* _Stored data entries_
= = = = =

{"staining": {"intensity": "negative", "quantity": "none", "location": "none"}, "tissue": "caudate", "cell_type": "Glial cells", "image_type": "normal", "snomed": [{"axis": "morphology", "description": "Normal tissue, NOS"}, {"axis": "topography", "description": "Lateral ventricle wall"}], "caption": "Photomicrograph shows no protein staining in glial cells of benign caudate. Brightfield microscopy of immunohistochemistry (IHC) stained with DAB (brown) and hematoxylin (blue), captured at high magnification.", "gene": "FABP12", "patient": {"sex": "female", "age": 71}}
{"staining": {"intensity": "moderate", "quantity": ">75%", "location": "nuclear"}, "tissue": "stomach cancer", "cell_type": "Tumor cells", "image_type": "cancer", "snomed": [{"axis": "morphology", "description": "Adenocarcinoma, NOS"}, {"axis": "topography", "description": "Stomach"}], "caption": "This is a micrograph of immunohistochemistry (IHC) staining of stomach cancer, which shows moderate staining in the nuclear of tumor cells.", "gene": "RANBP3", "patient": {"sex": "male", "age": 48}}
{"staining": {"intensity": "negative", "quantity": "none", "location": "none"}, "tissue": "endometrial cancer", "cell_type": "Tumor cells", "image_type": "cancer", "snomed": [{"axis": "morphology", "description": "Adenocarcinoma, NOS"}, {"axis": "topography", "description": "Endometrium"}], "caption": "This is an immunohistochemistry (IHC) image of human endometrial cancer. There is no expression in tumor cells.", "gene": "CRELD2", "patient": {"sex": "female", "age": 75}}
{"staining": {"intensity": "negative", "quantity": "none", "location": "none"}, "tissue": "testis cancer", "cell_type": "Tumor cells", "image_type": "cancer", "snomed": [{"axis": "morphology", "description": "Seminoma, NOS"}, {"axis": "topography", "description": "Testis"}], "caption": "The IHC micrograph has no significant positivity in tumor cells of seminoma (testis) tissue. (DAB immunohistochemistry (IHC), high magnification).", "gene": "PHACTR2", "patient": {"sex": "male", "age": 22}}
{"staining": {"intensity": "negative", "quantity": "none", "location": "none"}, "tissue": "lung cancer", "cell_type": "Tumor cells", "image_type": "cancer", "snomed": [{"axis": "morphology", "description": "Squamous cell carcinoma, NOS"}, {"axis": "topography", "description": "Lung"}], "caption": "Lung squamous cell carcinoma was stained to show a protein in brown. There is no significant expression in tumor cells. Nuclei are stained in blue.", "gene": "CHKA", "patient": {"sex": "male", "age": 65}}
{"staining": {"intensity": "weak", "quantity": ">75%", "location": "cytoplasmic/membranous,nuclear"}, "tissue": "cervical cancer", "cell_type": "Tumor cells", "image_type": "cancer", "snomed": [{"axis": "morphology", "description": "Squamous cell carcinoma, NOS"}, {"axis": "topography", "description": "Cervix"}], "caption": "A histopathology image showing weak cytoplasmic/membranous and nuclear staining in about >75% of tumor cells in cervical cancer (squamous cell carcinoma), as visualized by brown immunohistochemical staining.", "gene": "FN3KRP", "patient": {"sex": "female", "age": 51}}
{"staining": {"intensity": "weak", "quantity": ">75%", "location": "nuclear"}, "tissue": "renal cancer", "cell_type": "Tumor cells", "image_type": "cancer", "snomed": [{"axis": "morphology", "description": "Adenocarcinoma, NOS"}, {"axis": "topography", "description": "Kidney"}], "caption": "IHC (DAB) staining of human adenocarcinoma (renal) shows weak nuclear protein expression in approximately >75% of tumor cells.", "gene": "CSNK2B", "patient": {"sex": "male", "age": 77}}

= = = = =

* _YOUR INSTRUCTIONS_
Print every entry exactly as written.

* _TASK OUTPUT_
{"staining": {"intensity": "negative", "quantity": "none", "location": "none"}, "tissue": "caudate", "cell_type": "Glial cells", "image_type": "normal", "snomed": [{"axis": "morphology", "description": "Normal tissue, NOS"}, {"axis": "topography", "description": "Lateral ventricle wall"}], "caption": "Photomicrograph shows no protein staining in glial cells of benign caudate. Brightfield microscopy of immunohistochemistry (IHC) stained with DAB (brown) and hematoxylin (blue), captured at high magnification.", "gene": "FABP12", "patient": {"sex": "female", "age": 71}}
{"staining": {"intensity": "moderate", "quantity": ">75%", "location": "nuclear"}, "tissue": "stomach cancer", "cell_type": "Tumor cells", "image_type": "cancer", "snomed": [{"axis": "morphology", "description": "Adenocarcinoma, NOS"}, {"axis": "topography", "description": "Stomach"}], "caption": "This is a micrograph of immunohistochemistry (IHC) staining of stomach cancer, which shows moderate staining in the nuclear of tumor cells.", "gene": "RANBP3", "patient": {"sex": "male", "age": 48}}
{"staining": {"intensity": "negative", "quantity": "none", "location": "none"}, "tissue": "endometrial cancer", "cell_type": "Tumor cells", "image_type": "cancer", "snomed": [{"axis": "morphology", "description": "Adenocarcinoma, NOS"}, {"axis": "topography", "description": "Endometrium"}], "caption": "This is an immunohistochemistry (IHC) image of human endometrial cancer. There is no expression in tumor cells.", "gene": "CRELD2", "patient": {"sex": "female", "age": 75}}
{"staining": {"intensity": "negative", "quantity": "none", "location": "none"}, "tissue": "testis cancer", "cell_type": "Tumor cells", "image_type": "cancer", "snomed": [{"axis": "morphology", "description": "Seminoma, NOS"}, {"axis": "topography", "description": "Testis"}], "caption": "The IHC micrograph has no significant positivity in tumor cells of seminoma (testis) tissue. (DAB immunohistochemistry (IHC), high magnification).", "gene": "PHACTR2", "patient": {"sex": "male", "age": 22}}
{"staining": {"intensity": "negative", "quantity": "none", "location": "none"}, "tissue": "lung cancer", "cell_type": "Tumor cells", "image_type": "cancer", "snomed": [{"axis": "morphology", "description": "Squamous cell carcinoma, NOS"}, {"axis": "topography", "description": "Lung"}], "caption": "Lung squamous cell carcinoma was stained to show a protein in brown. There is no significant expression in tumor cells. Nuclei are stained in blue.", "gene": "CHKA", "patient": {"sex": "male", "age": 65}}
{"staining": {"intensity": "weak", "quantity": ">75%", "location": "cytoplasmic/membranous,nuclear"}, "tissue": "cervical cancer", "cell_type": "Tumor cells", "image_type": "cancer", "snomed": [{"axis": "morphology", "description": "Squamous cell carcinoma, NOS"}, {"axis": "topography", "description": "Cervix"}], "caption": "A histopathology image showing weak cytoplasmic/membranous and nuclear staining in about >75% of tumor cells in cervical cancer (squamous cell carcinoma), as visualized by brown immunohistochemical staining.", "gene": "FN3KRP", "patient": {"sex": "female", "age": 51}}
{"staining": {"intensity": "weak", "quantity": ">75%", "location": "nuclear"}, "tissue": "renal cancer", "cell_type": "Tumor cells", "image_type": "cancer", "snomed": [{"axis": "morphology", "description": "Adenocarcinoma, NOS"}, {"axis": "topography", "description": "Kidney"}], "caption": "IHC (DAB) staining of human adenocarcinoma (renal) shows weak nuclear protein expression in approximately >75% of tumor cells.", "gene": "CSNK2B", "patient": {"sex": "male", "age": 77}}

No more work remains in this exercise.